Negligence of the international community

At the same time, the existing international frameworks once designed to mediate the settlement process for the Nagorno-Karabakh conflict had long become outdated and impractical, despite numerous calls to reform them. The back and forth flights and the routine, unsubstantial statements of the representatives from the official mediating nations (France, Russia and the United States) did not add anything valuable to the entire peace process.

The vacuum that emerged because of US disengagement from the region and the internal cracks within the European Union, has been assertively filled in by Russia, which seemed like the sole international player able to lead the negotiations to a logical conclusion.
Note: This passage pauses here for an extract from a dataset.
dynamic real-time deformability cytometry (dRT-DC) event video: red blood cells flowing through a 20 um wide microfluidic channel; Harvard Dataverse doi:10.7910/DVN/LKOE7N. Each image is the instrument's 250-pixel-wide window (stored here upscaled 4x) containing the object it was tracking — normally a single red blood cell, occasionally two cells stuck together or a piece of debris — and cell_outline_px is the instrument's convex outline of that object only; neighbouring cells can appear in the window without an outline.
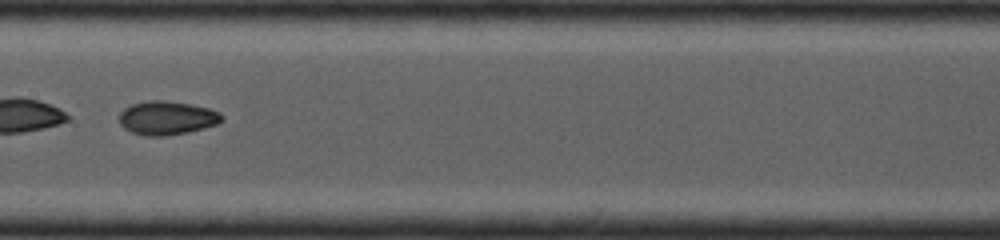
{"species": "common noctule bat (a hibernating species)", "species_latin": "Nyctalus noctula", "temperature_condition": "cold", "stored_images_in_passage": 13, "camera_frame_rate_fps": 4000, "um_per_image_px": 0.085, "animal": {"sex": "female", "body_mass_g": 19.0, "forearm_length_mm": 53.3}, "frame": {"image": 1, "passage_image": 11, "time_ms": 2.5, "image_size_px": [1000, 240], "cell_outline_px": [[224, 120], [216, 124], [204, 128], [188, 132], [164, 136], [144, 136], [132, 132], [124, 128], [120, 124], [120, 112], [124, 108], [132, 104], [152, 100], [160, 100], [188, 104], [208, 108], [220, 112], [224, 116]], "centroid_in_image_um": [14.2, 10.03], "position_along_channel_um": 193.2, "area_um2": 20.06}}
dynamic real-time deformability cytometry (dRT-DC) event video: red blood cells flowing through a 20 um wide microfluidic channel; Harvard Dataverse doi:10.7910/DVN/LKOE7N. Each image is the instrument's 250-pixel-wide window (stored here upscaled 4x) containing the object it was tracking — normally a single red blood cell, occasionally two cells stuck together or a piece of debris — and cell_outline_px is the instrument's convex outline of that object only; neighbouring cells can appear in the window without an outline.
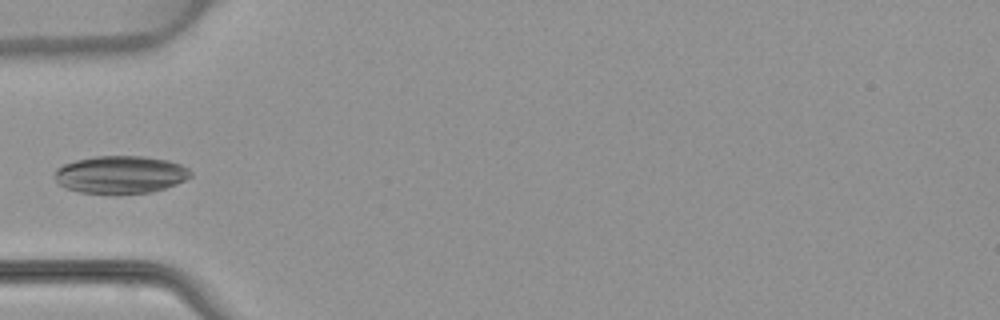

Yet, a smouldering and protracted conflict is what the Kremlin is apparently interested in: by deepening the divide and fragmentation in the South Caucasus, supplying both belligerent parties with weapons and speculating the proposal of deploying Russian “peacekeepers” in Nagorno-Karabakh, Moscow retains its dominant presence in the region.

The military escalation, the largest in scale since the 1994 ceasefire, stems from a number factors: while the fiasco of the diplomatic process is an outcome of a series of affronts by the Armenian leadership, the failure of the big powers to address the cracks in mutual trust and update the negotiation format with fresh ideas also contributed to the deterioration of the situation around Nagorno-Karabakh.